Everything happened very quickly after that.
One of the Salamanders charged her, his spear already coming in for a thrust. She deflected the polearm, and took a cross step, coming in with a slice parallel to his spear. The warrior tried to deflect her blow with the haft of his weapon, but she adjusted her cut, her hands steady as she cut through virtual armor, skin, and bone. Her opponent gasped out in pain, dropping his spear and clutching the remains of his arm. She had managed to sever it just above the elbow with her strike.
Another blow took his head off.
A shattering sound across the clearing caught her attention, and she looked up to see the other salamander's spear shatter from where the Spriggan had apparently driven his sword through the shaft.

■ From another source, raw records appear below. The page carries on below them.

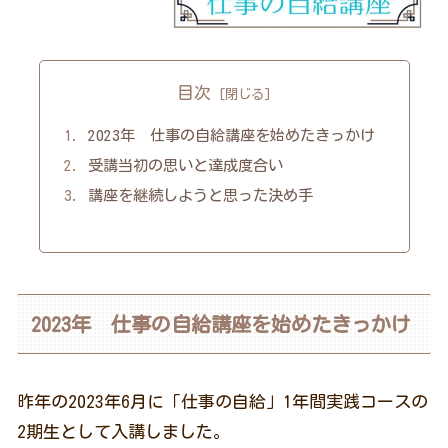
目次
2023年 仕事の自給講座を始めたきっかけ
受講当初の思いと達成度合い
講座を継続しようと思った決め手
2023年 仕事の自給講座を始めたきっかけ
昨年の2023年6月に「仕事の自給」1年間実践コースの
2期生として入講しました。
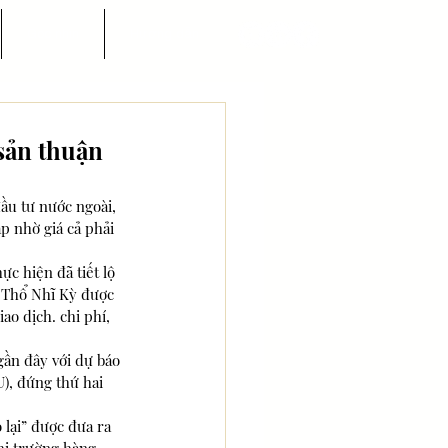
Góc nhìn
Hướng dẫn
 sản thuận
ầu tư nước ngoài, 
p nhờ giá cả phải 
c hiện đã tiết lộ 
à Thổ Nhĩ Kỳ được 
ao dịch. chi phí, 
ần đây với dự báo 
), đứng thứ hai 
lại” được đưa ra 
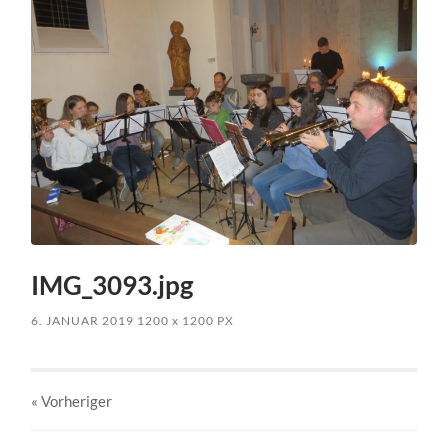
IMG_3093.jpg
6. JANUAR 2019
1200
x
1200 PX
« Vorheriger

The black-clad swordsman pivoted around his blade, dug into the earth, and lashed out in a devastating side kick that sent his opponent stumbling backwards. Before the salamander could recover, the spriggan had ripped his sword out of the earth, and swung it in an uppercut blow that nearly split the poor spearman in half.
"Tch," The mage grumbled, still hovering in the sky, before turning and fleeing.
"Hey!" The black-clad warrior shouted, raising his sword. "Get back here! You started this!"
"Let him go," Leafa said, lowering her sword. The Spriggan didn't seem to be a threat unless provoked, and she was very tired from having to fly and run for well over half an hour, in addition to the very draining fights against superior numbers of opponents. "Unless your flight gauge is full you're not going to catch him, and you'll be a sitting duck for a mage in the air anyway."
The oddly familiar stranger frowned, but sheathed his sword and straightened. "Well, that was interesting. Anyway, it's nice to meet you, I'm Kirito."